Gib an, in wie vielen Zeilen unten das Wort „slice“ vorkommt, und nenne nur diese Zahl. Groß- und Kleinschreibung zählt.

Vorliegende Zeilen
--*--
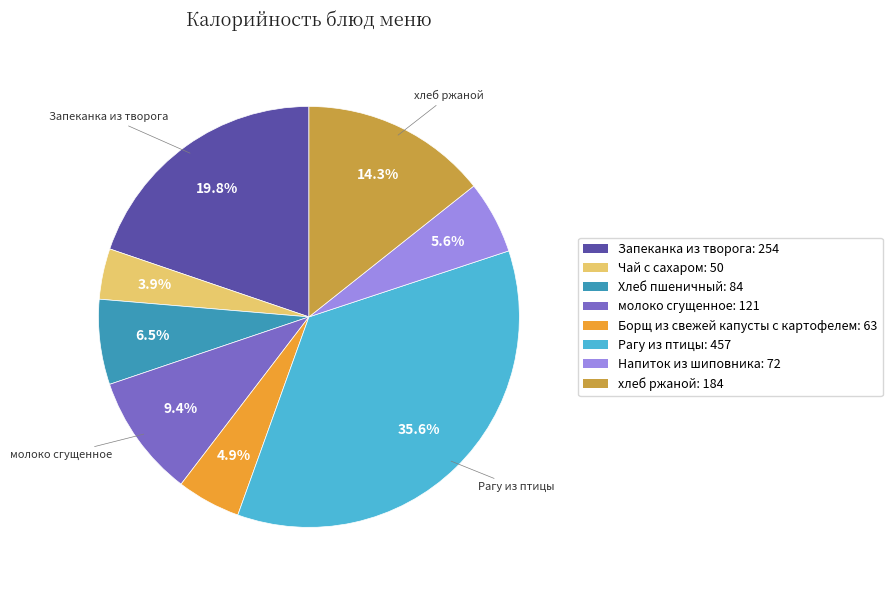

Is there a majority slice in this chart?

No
--*--
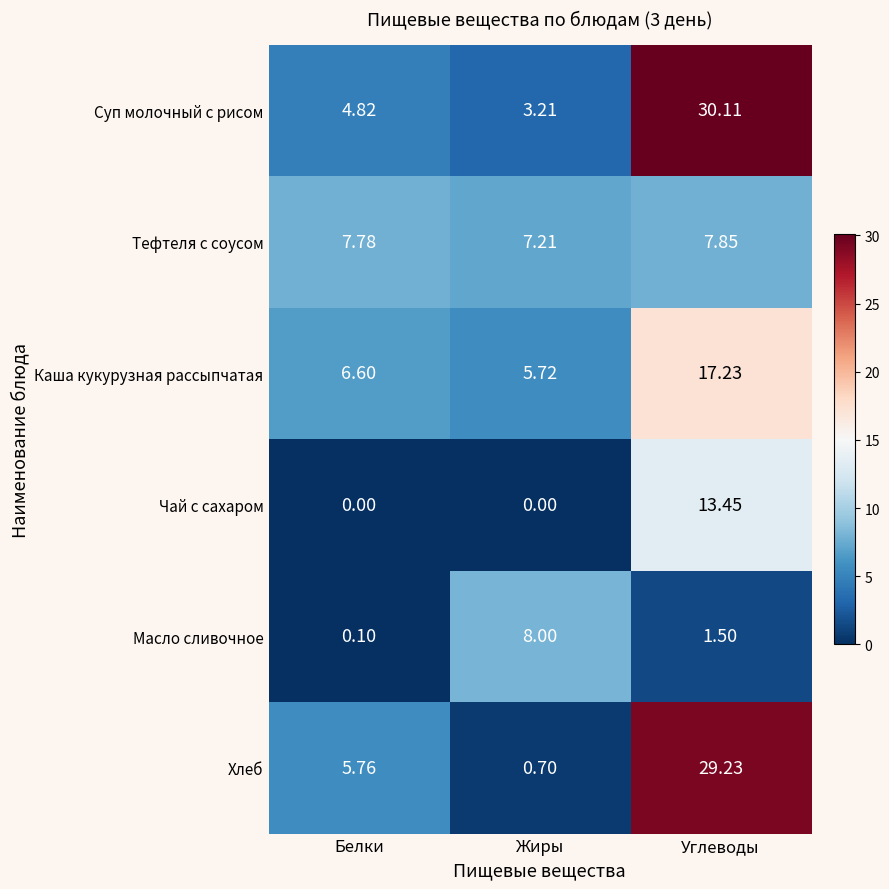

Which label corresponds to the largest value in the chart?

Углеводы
--*--
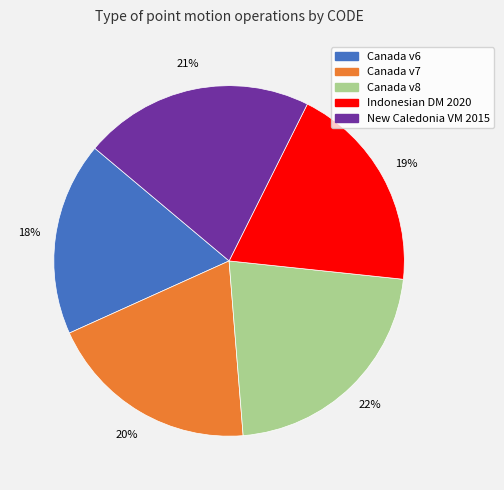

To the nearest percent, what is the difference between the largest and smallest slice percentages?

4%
--*--
Erwartete Antwort
2